You’ve got to work on both sides of your business–the inside reality and the outside perception. If you concentrate all your efforts on the “inside reality” but you don’t know how to do your marketing like I’m going to show you how in this series of articles, you’re setting yourself up for frustration. You’ll be pulling your hair out trying to figure out where YOUR big bag of money vanished to, or you’ll feel like the “best kept secret in town.” Or if you’re focusing all your efforts on the “outside perception,” -maybe you get your hands on some advertising or direct mail books, or maybe you hire an ad agency or let a media sales rep help out–that could lead to problems. Now you’ll have customers that hate your guts because you’re selling them a lie! You’ve got to balance this out and solidify both sides of your business.

Here’s what I’ve found over all of the years of doing marketing. Most businesses could stand some improvement in both areas…. but they struggle the most with the “outside perception,” or in other words… they’ve built good, solid companies–they offer good value–but with all of the competition that exists, they have problems differentiating themselves in the marketplace. Like I said, they’re not communications experts.

Regardless of your situation, or where you’re at now, that’s what the MYM system is all about… improving both the inside reality and the outside perception of your company. Part of the system deals with innovation and how to make your business competitive from a product, operations, and management standpoint - Then the system also deals with how to communicate and do the marketing–whether that be advertising, direct mail, web-based, or whatever–so that it effectively separates you from your competitors in the minds of the prospects.

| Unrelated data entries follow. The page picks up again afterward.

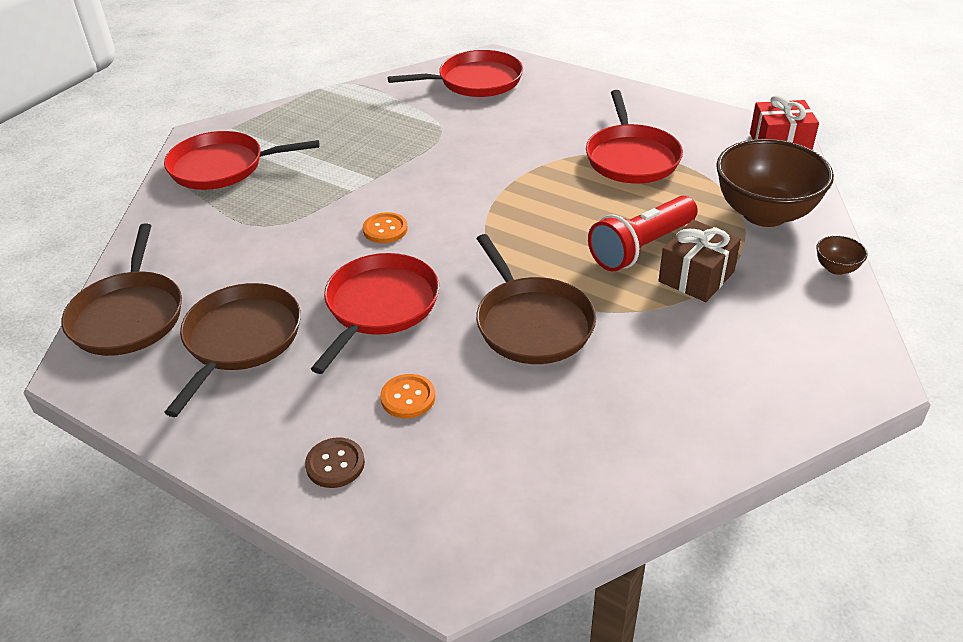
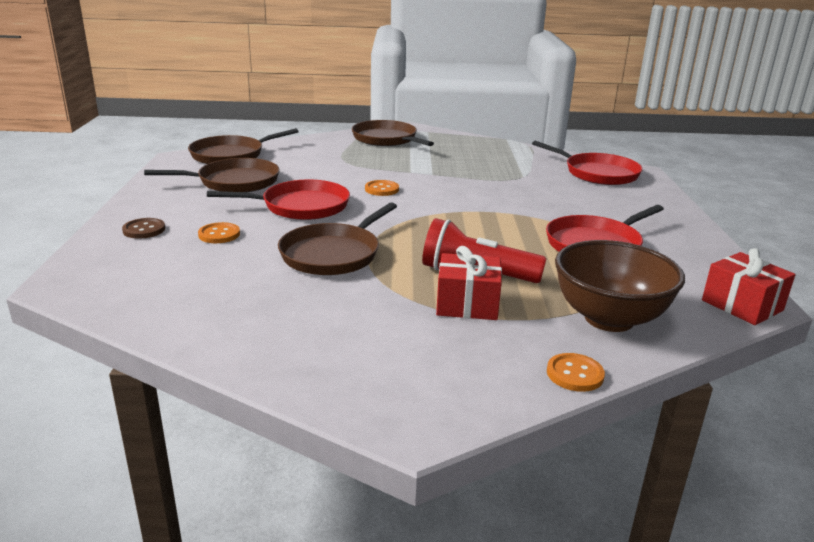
camera: 55 degrees right, 15 degrees down
(222, 167) = (386, 139): red pan -> brown pan
(696, 276) = (467, 304): brown gift -> red gift
(836, 268) = (575, 374): brown bowl -> orange button

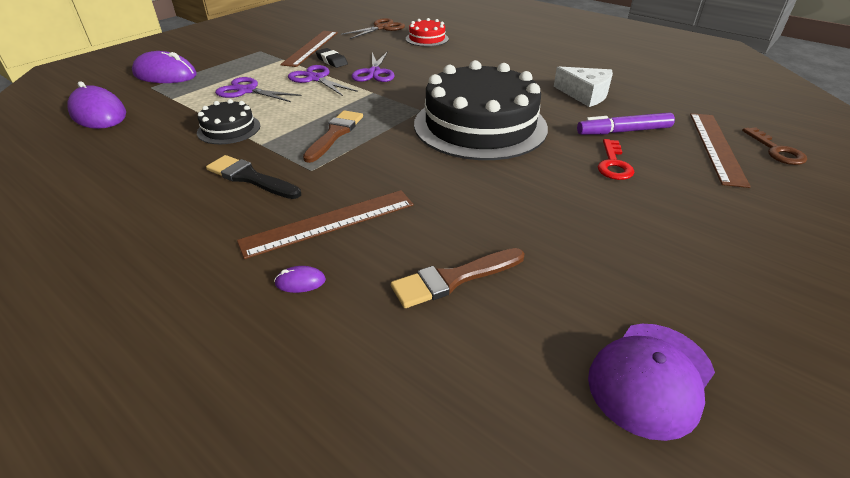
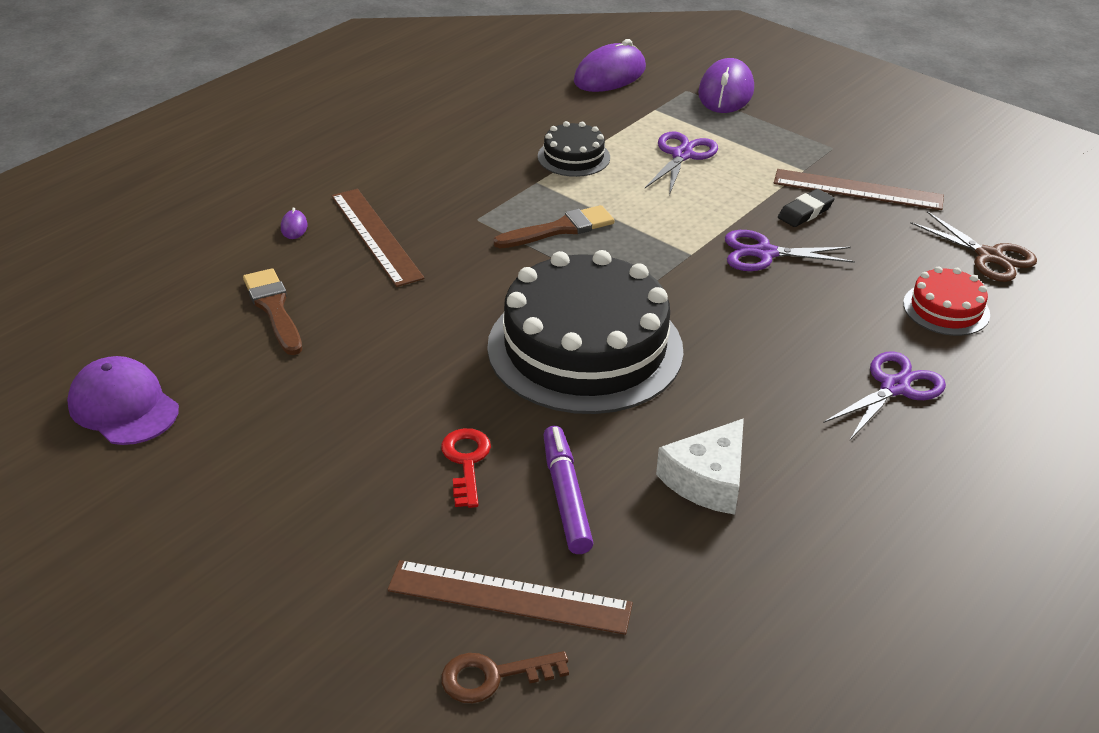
camera: 90 degrees right, 0 degrees up
(250, 178) = (464, 184): black brush -> none
(315, 79) = (732, 203): purple scissors -> purple scissors (894, 387)
(335, 134) = (559, 229): brown brush -> brown brush turned 45 degrees counterclockwise
(613, 164) = (466, 462): red key -> red key turned 75 degrees clockwise

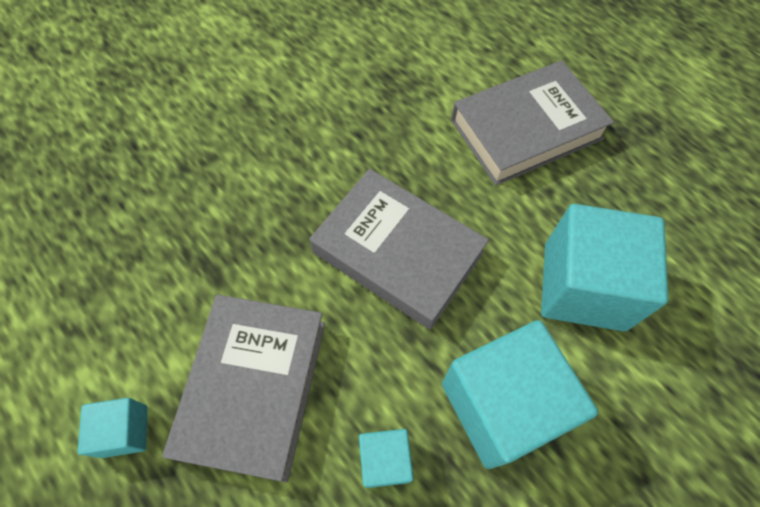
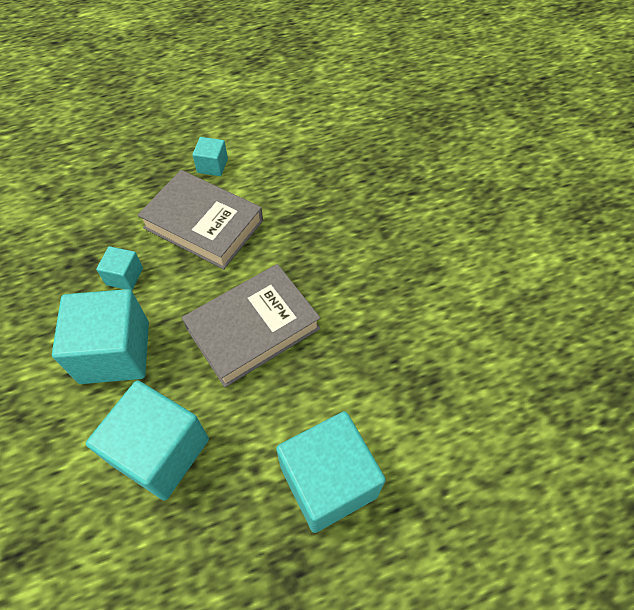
camera: 110 degrees right, 5 degrees down
(526, 129) = (328, 481): grey book -> turquoise cube

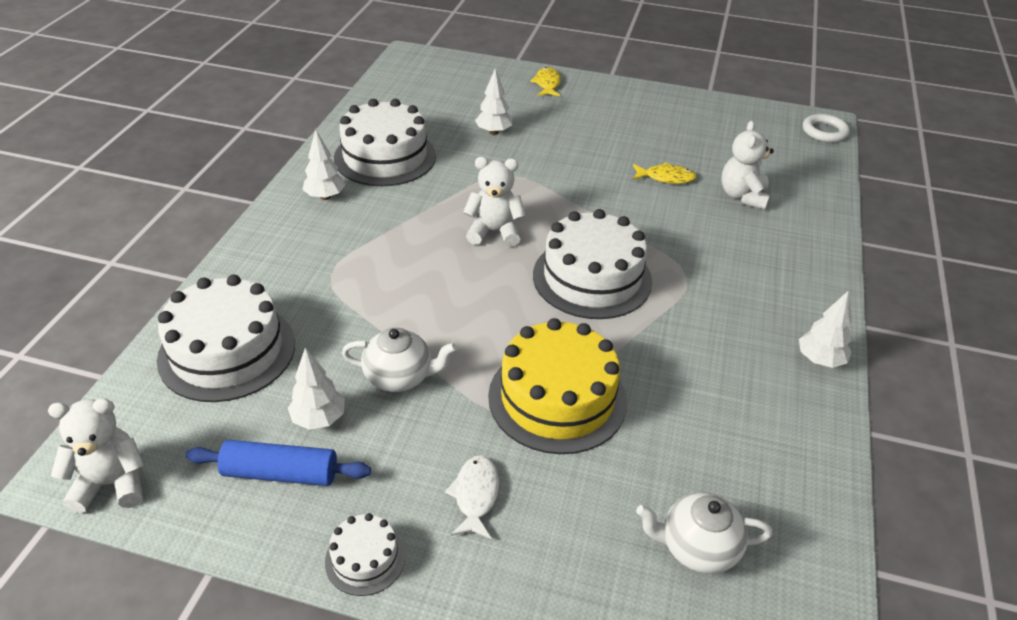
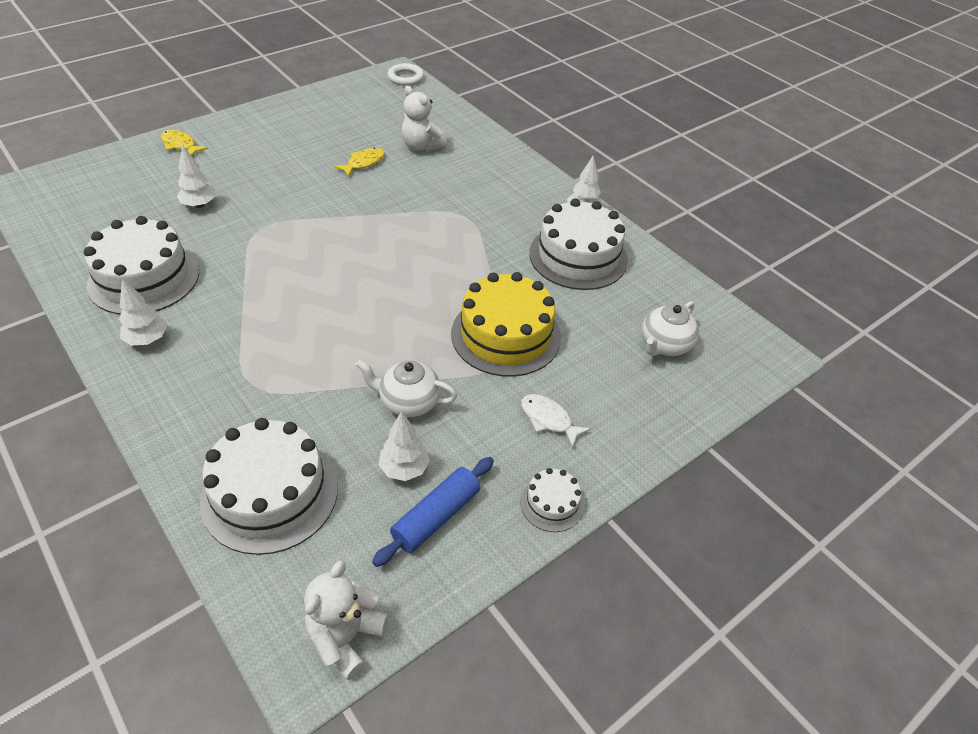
camera: 55 degrees left, 5 degrees up
(400, 377) = (408, 402): white teapot -> white teapot turned 120 degrees counterclockwise
(494, 232) = (315, 271): white teddy bear -> none
(592, 278) = (418, 255): white cake -> white cake (578, 256)

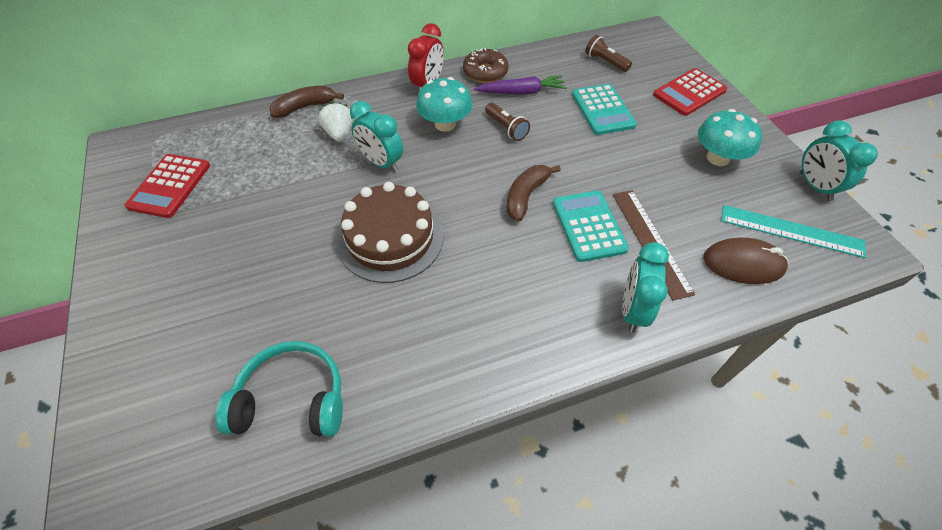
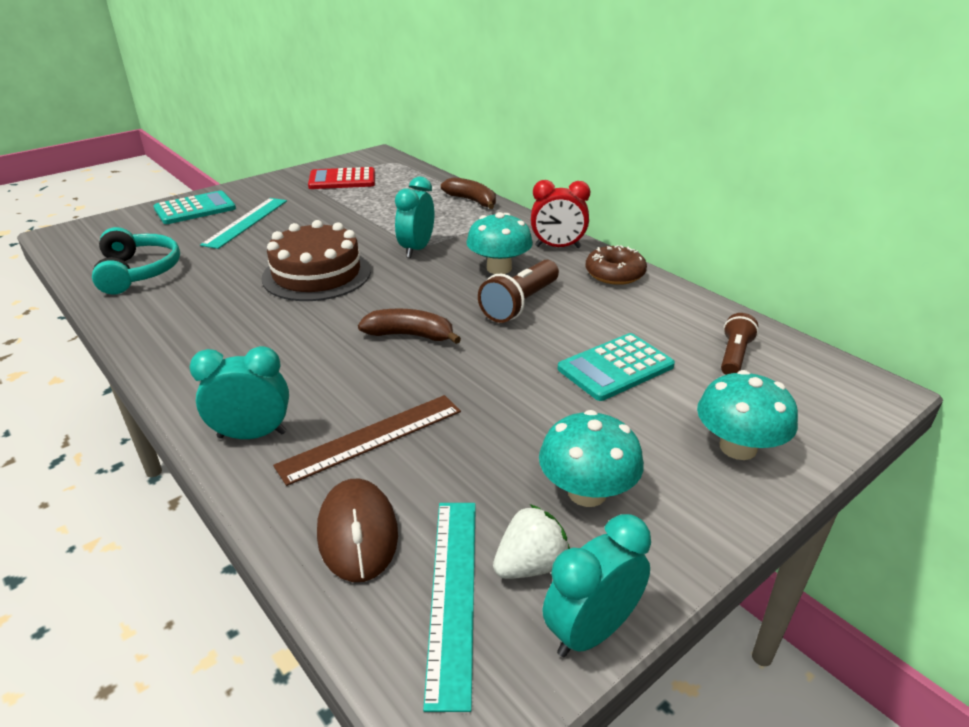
camera: 70 degrees right, 20 degrees down
(223, 284) = (246, 222): none -> turquoise ruler
(339, 133) = (445, 222): white strawberry -> white strawberry (530, 565)
(506, 128) = (520, 304): brown flashlight -> brown flashlight, size x1.53
(521, 92) = (597, 302): purple carrot -> none
(588, 226) = (379, 385): turquoise calculator -> turquoise calculator (195, 209)
(689, 93) = (738, 447): red calculator -> turquoise mushroom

The great business philosopher, Jim Rohn, probably summed it up best. He says to communicate powerfully, first, you’ve got to have something good to say; then, say it well; and finally, say it often. Does that make sense to you? Have something good to say, say it well, and say it often.

Chances are excellent that you’ve already got something good to say, and if not, innovation is an inevitable byproduct of implementing the Monopolize System. I’ll touch on innovation more later in this series. The MYM system then helps you improve the “outside perception” of your business, or in other words, how to say it well and say it often so people will instantly recognize you as the best choice. You become their no-brainer best decision.

Can you see why it’s imperative that these two factors be considered at the same time? Just teaching you how to innovate leaves you with a wonderful, innovative company that nobody knows about. Just teaching you sales or marketing or advertising techniques will drive in business that won’t stick around because there’s no value. You have to consider both the inside reality and the outside perception. This is the only program in existence that integrates these two important aspects of growing your business.

Stop and think for a minute: what is the inside reality of your business? What is the outside perception? Don’t consider what your current customers think about you so much–even though that’s important–consider most what your prospects think about you. Can they perceive that you’re any different or any better than their alternatives by looking at your ads? What about your brochures? What about your website? Chances are, they can’t. Which means even though your inside reality may be good, the outside perception is probably average, or worse… non-existent.

Go grab your marketing, look at your ads, take a look at your website, Is it instantly obvious specifically and quantifiably what makes you better and unique and different? Do you show your prospect how to judge your industry, what factors they need to consider when deciding, and how you provide value? You’ll realize as these concepts start to sink in that the crux of all the marketing problems that exist–including yours–can be wrapped up into one simple statement: Most company’s outside perception is not an accurate reflection of their inside reality. I’m going to repeat that one more time for emphasis: Most company’s outside perception is not an accurate reflection of their inside reality. What the MYM system does, first and foremost, is FIX THAT.